Sementara itu, Demio menatap Ayahnya dengan kekecewaan yang mendalam. Penyamarannya hancur, kebebasannya direnggut. Ia, Tuan Muda dari Solo, kini harus menikahi seorang gadis yang bahkan ia tak tahu nama lengkapnya, hanya demi menjaga citra keluarga yang sangat menjunjung tinggi nama baik di mata komunitas santri.
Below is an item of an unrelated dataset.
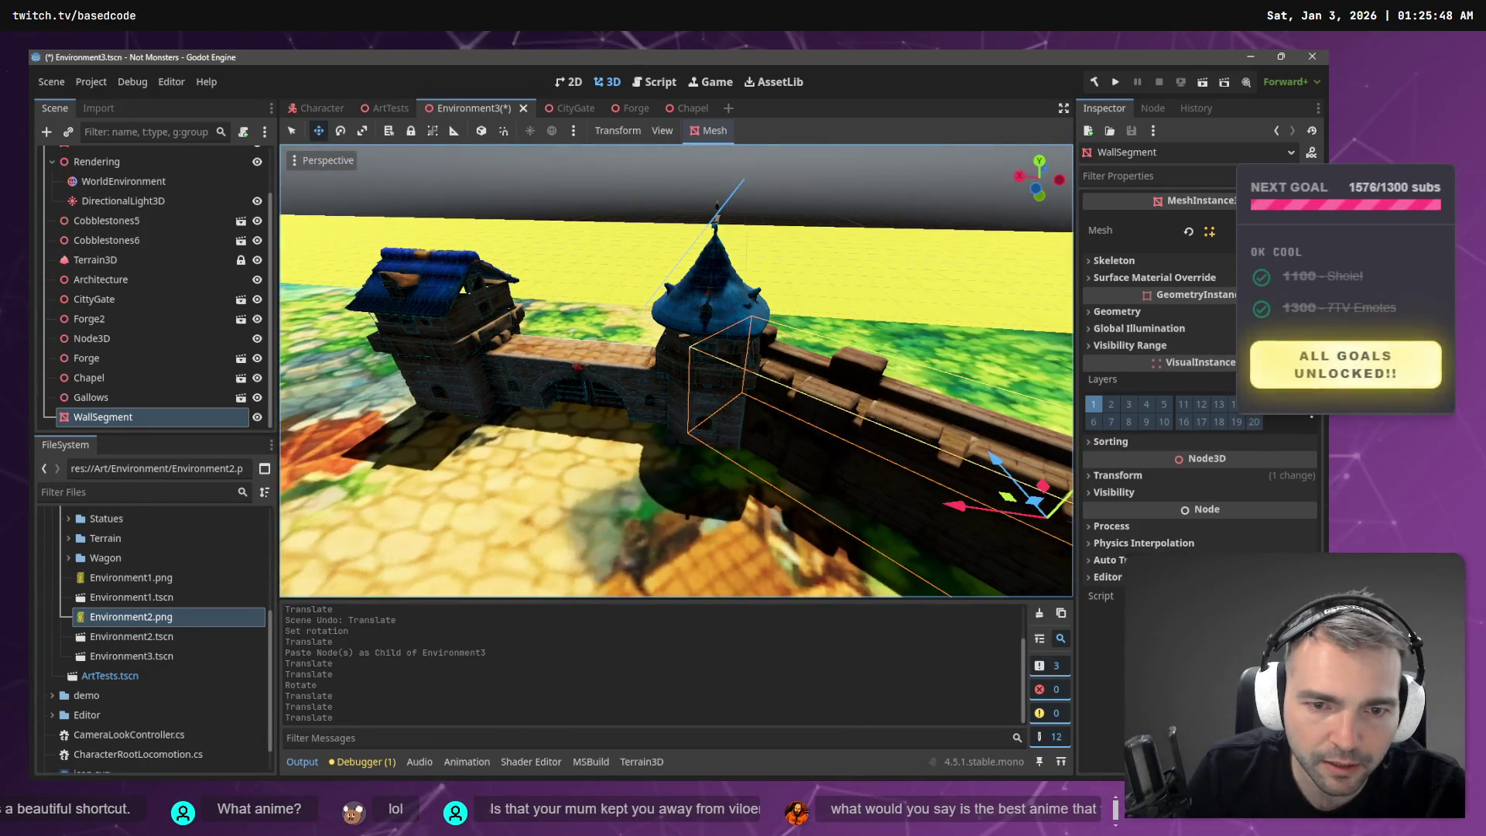
{"action": "key", "text": "s"}
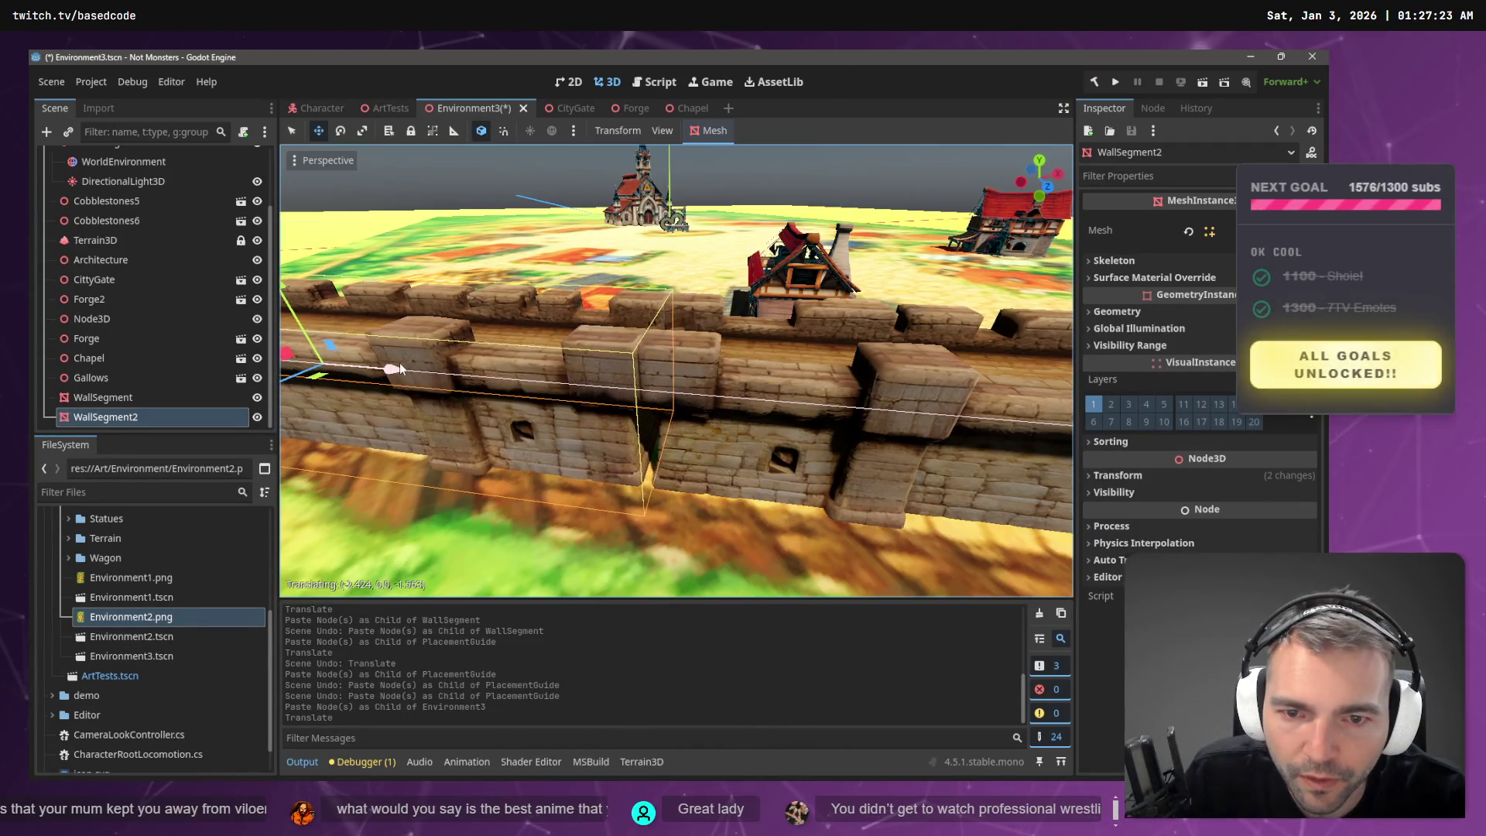
{"action": "left_click_drag", "start_coordinate": [400, 369], "coordinate": [423, 372]}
Di tengah keheningan, terdengar Bu Laksmi berbisik kepada putranya, "Ingat, Demio. Pernikahan ini palsu, tapi sakral di mata Tuhan. Jaga gadis ini sampai sandiwara ini selesai."
Dalam waktu kurang dari dua jam, sebuah akad nikah darurat dilakukan di rumah kontrakan yang sempit itu. Di saksikan oleh orang tua Demio, dua saksi yang didatangkan terburu-buru, dan seorang Kyai yang keheranan. Yuni, dengan hati yang hampa dan suara yang bergetar, mengucapkan kata 'Ya'. Demio, dengan raut wajah penuh keterpaksaan dan penyesalan, menjabat tangan Kyai Sulaiman.
Mereka resmi menjadi suami-istri. Sepasang pengantin yang tidak saling mengenal, disatukan oleh kecelakaan, ancaman skandal, dan nama baik keluarga kaya yang berakar kuat pada tradisi santri.
Pernikahan yang canggung itu baru saja dimulai. Sandiwara itu baru saja dipertontonkan.